Statement by Steve Knott, Chief Executive of Australian Resources and Energy Group AREEA
AUSTRALIA’s resources and energy employers welcome today’s announcement by Bill Shorten that an ALP Government would consider allowing enterprise agreements to cover the full length of major project construction.
AREEA and our members have assiduously argued the case for ‘life-of-project agreements’ since before the Fair Work Act even commenced in 2009. Much of what we warned would eventuate without such agreements came to pass during the recent investment and construction boom period, including:
- Construction, engineering and related employers being exposed to protected industrial action (strikes) in the middle of project construction.
- Project proponents having multi-billion dollar investments threatened by uncertainty, cost blow-outs and delays through potential mid-project construction strikes.
- Employers needing to renegotiate agreements often when there are only months left to project construction – delaying completion of nationally-significant energy projects.
- Australia’s attractiveness as an investment destination for new major resources and energy projects being significantly impacted by these absurd, yet foreseeable, scenarios.
The need for life-of-project agreements was a key feature of AREEA’s submission to the 2015 Productivity Commission review of Australia’s workplace relations system. This proposal was recommended by the Productivity Commission in its final report to government:
“The Australian Government should amend s. 186(5) of the Fair Work Act 2009 (Cth) to allow an enterprise agreement to specify a nominal expiry date that…matches the life of a greenfields project.” (Recommendation 20.4, Volume 1, page 59).
More recently, in a 2018 survey of resources and energy employers, 89% agreed life-of-project agreements would significantly reduce Australia’s industrial relations risk profile. One energy sector executive specifically commented:
“Life-of-project employment agreements would create a level of certainty, particularly toward the end of a construction project.

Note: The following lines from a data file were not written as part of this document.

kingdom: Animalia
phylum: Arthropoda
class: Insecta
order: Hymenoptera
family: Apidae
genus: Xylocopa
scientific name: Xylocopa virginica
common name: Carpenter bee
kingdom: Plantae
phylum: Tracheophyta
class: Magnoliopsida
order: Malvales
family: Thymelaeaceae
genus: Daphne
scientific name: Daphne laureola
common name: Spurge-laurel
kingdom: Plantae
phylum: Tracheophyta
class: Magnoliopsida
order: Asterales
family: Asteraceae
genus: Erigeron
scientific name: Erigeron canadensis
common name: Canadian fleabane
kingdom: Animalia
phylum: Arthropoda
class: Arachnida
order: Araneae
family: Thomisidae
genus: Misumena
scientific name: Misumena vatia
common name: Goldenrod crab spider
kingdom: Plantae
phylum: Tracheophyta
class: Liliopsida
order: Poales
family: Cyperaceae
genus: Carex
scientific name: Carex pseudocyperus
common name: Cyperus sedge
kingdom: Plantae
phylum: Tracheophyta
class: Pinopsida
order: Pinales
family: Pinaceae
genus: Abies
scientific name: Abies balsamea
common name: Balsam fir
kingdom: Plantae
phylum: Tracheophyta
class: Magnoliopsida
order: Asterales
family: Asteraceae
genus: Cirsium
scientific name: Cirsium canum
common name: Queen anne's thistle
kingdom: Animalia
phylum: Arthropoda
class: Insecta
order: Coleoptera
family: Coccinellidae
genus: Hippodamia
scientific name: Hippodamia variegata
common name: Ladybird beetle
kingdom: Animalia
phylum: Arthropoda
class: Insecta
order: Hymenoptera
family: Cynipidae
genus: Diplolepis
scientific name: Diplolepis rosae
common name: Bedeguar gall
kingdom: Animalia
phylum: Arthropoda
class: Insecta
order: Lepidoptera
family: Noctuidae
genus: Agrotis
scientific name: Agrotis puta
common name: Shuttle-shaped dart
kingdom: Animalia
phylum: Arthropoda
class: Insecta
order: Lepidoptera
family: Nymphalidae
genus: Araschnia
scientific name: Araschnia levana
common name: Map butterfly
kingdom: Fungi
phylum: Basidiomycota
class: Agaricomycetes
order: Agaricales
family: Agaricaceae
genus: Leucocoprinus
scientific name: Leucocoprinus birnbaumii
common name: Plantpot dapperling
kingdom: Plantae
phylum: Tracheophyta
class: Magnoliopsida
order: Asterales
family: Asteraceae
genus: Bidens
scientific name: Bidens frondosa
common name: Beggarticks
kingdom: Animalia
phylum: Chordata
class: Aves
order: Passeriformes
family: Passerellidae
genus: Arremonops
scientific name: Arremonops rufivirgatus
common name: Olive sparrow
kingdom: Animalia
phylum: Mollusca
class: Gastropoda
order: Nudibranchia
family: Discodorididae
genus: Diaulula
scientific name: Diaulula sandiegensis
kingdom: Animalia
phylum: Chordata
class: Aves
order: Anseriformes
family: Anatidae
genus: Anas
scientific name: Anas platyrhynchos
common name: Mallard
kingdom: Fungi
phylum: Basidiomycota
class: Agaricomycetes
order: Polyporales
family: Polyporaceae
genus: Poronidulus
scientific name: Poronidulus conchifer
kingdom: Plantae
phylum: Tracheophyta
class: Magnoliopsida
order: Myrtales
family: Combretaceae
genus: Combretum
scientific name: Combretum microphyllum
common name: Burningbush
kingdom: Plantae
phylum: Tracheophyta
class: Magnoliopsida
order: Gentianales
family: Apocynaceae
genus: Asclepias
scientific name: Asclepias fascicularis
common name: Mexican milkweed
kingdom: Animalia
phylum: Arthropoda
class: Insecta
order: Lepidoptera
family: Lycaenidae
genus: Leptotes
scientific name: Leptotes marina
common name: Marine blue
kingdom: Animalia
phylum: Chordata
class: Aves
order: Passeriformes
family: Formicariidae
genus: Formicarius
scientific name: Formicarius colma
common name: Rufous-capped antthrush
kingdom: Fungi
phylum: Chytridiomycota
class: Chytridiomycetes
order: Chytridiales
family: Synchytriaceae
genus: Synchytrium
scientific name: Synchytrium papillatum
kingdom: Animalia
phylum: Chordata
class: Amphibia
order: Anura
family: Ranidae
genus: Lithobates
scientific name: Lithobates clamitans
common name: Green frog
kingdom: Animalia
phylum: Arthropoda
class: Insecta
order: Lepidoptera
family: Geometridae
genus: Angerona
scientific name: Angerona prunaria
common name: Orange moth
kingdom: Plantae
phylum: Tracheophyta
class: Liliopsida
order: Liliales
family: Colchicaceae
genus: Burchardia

In the recent past we’ve seen projects with only 6-12 months left until completion heading into a negotiation period and then subject to the threat of protected industrial action.” (The New Horizon, AREEA, page 37).
The national opportunity cost of the current system, which allows projects often worth tens of billions of dollars to be exposed to mid-project industrial action, has been significant.
Nation-building resources and energy projects often have lead-times of up to a decade, and take on average seven years to build. Certainty around cost and timing is the most critical element to ensuring such projects go ahead.
For this reason, life-of-project agreements are critical for Australia to secure the next wave of resources and energy projects. This is a position AREEA has gathered some support for within the Coalition in recent years, notwithstanding lack of a legislative fix to date.
We welcome Bill Shorten’s announcement today, which indicates that whichever party forms government following this Saturday’s Federal Election, there should be bipartisan support for life-of-project construction agreements in the 46th Parliament of Australia.